- [Records supplied]:
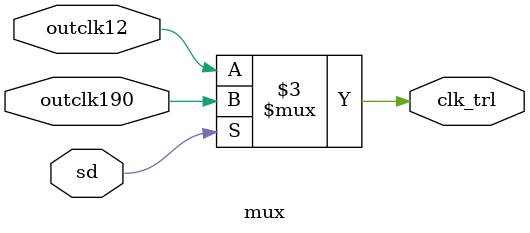
<source format=v>
`timescale 1ns / 1ps


module mux(
input outclk190,outclk12,sd,
output reg clk_trl
    );
    always@(*) begin
    if(sd)
    clk_trl=outclk190;
    else
    clk_trl=outclk12;
    end
endmodule


</source>
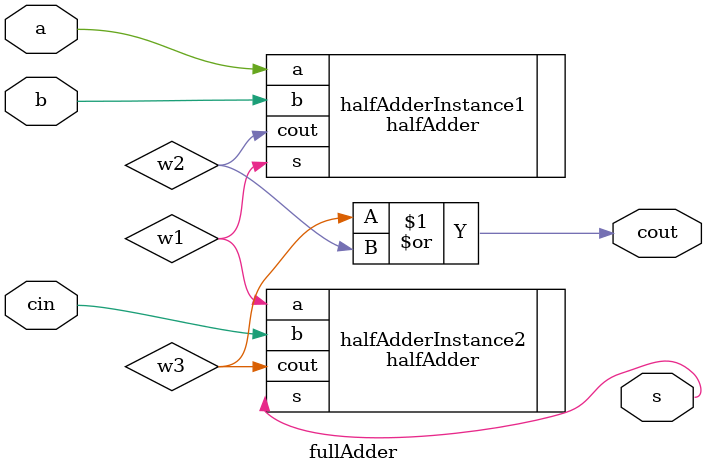
<source format=sv>
`timescale 1ns / 1ps


module fullAdder(
    input logic a,
    input logic b,
    input logic cin,
    output logic s,
    output logic cout
    );
    
    wire w1,w2,w3;
    
    halfAdder halfAdderInstance1(.a(a), .b(b), .s(w1), .cout(w2));
    halfAdder halfAdderInstance2(.a(w1), .b(cin), .s(s), .cout(w3));
    assign cout = w3 | w2;
endmodule

</source>
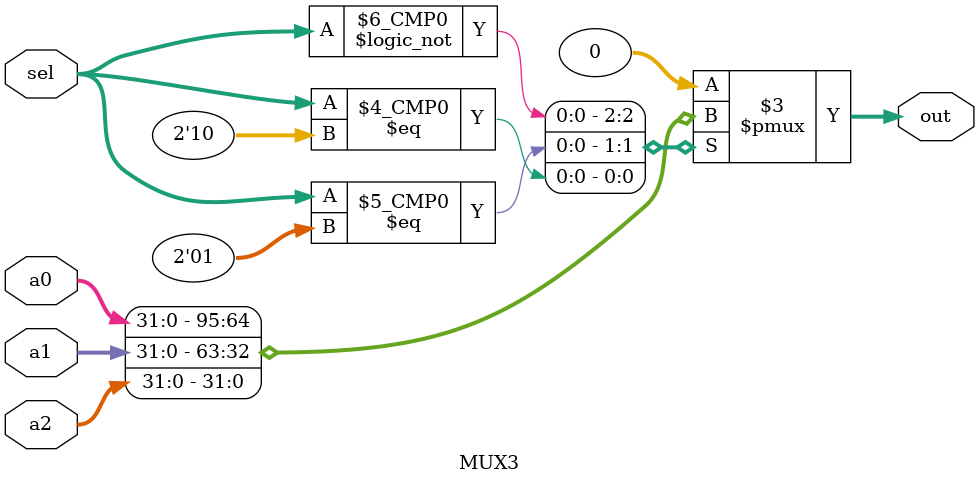
<source format=v>
`timescale 1ps/1ps
module MUX3 #(parameter width = 32)(
  input [1:0]				sel,
  input [width-1:0]	 		a0, a1, a2,
  output reg [width-1:0] 	out
);

always @(*)
begin
  #10
  case(sel)
    2'b00: out = a0;
    2'b01: out = a1;
    2'b10: out = a2;
    default: out = 1'b0;
  endcase
end

endmodule
</source>
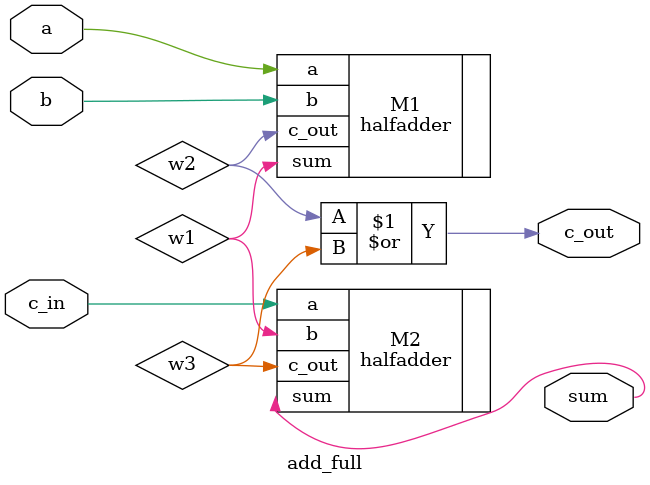
<source format=v>
`timescale 1ns / 1ps


module add_full(
    output sum,
    output c_out,
    input a,
    input b,
    input c_in
    );
    wire w1;
    wire w2;
    wire w3;
    halfadder M1(.sum(w1), .c_out(w2), .a(a), .b(b));
    halfadder M2(.sum(sum), .c_out(w3), .a(c_in), .b(w1));
    or G3(c_out, w2, w3);
    
    
endmodule

</source>
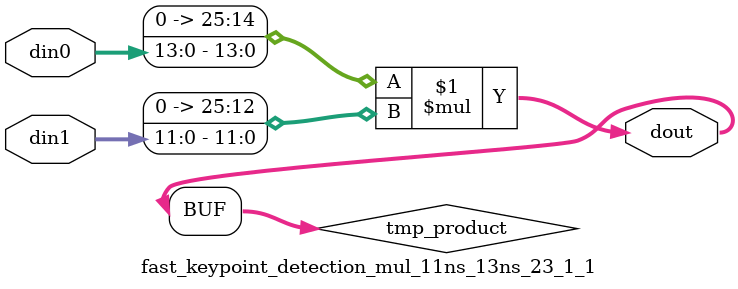
<source format=v>

`timescale 1 ns / 1 ps

 module fast_keypoint_detection_mul_11ns_13ns_23_1_1(din0, din1, dout);
parameter ID = 1;
parameter NUM_STAGE = 0;
parameter din0_WIDTH = 14;
parameter din1_WIDTH = 12;
parameter dout_WIDTH = 26;

input [din0_WIDTH - 1 : 0] din0; 
input [din1_WIDTH - 1 : 0] din1; 
output [dout_WIDTH - 1 : 0] dout;

wire signed [dout_WIDTH - 1 : 0] tmp_product;
























assign tmp_product = $signed({1'b0, din0}) * $signed({1'b0, din1});











assign dout = tmp_product;





















endmodule

</source>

- [Exercise details]: Look above for the line with "<source format=sv>" and the line with "parameter din0_WIDTH = 14;". Copy them and every line between, exactly, but no pictures.

- [Answer area]:
<source format=sv>
`timescale 1ns / 1ps


module fullAdder(
    input logic a,
    input logic b,
    input logic cin,
    output logic s,
    output logic cout
    );
    
    wire w1,w2,w3;
    
    halfAdder halfAdderInstance1(.a(a), .b(b), .s(w1), .cout(w2));
    halfAdder halfAdderInstance2(.a(w1), .b(cin), .s(s), .cout(w3));
    assign cout = w3 | w2;
endmodule

</source>
<source format=v>
`timescale 1ps/1ps
module MUX3 #(parameter width = 32)(
  input [1:0]				sel,
  input [width-1:0]	 		a0, a1, a2,
  output reg [width-1:0] 	out
);

always @(*)
begin
  #10
  case(sel)
    2'b00: out = a0;
    2'b01: out = a1;
    2'b10: out = a2;
    default: out = 1'b0;
  endcase
end

endmodule
</source>
<source format=v>
`timescale 1ns / 1ps


module add_full(
    output sum,
    output c_out,
    input a,
    input b,
    input c_in
    );
    wire w1;
    wire w2;
    wire w3;
    halfadder M1(.sum(w1), .c_out(w2), .a(a), .b(b));
    halfadder M2(.sum(sum), .c_out(w3), .a(c_in), .b(w1));
    or G3(c_out, w2, w3);
    
    
endmodule

</source>
<source format=v>

`timescale 1 ns / 1 ps

 module fast_keypoint_detection_mul_11ns_13ns_23_1_1(din0, din1, dout);
parameter ID = 1;
parameter NUM_STAGE = 0;
parameter din0_WIDTH = 14;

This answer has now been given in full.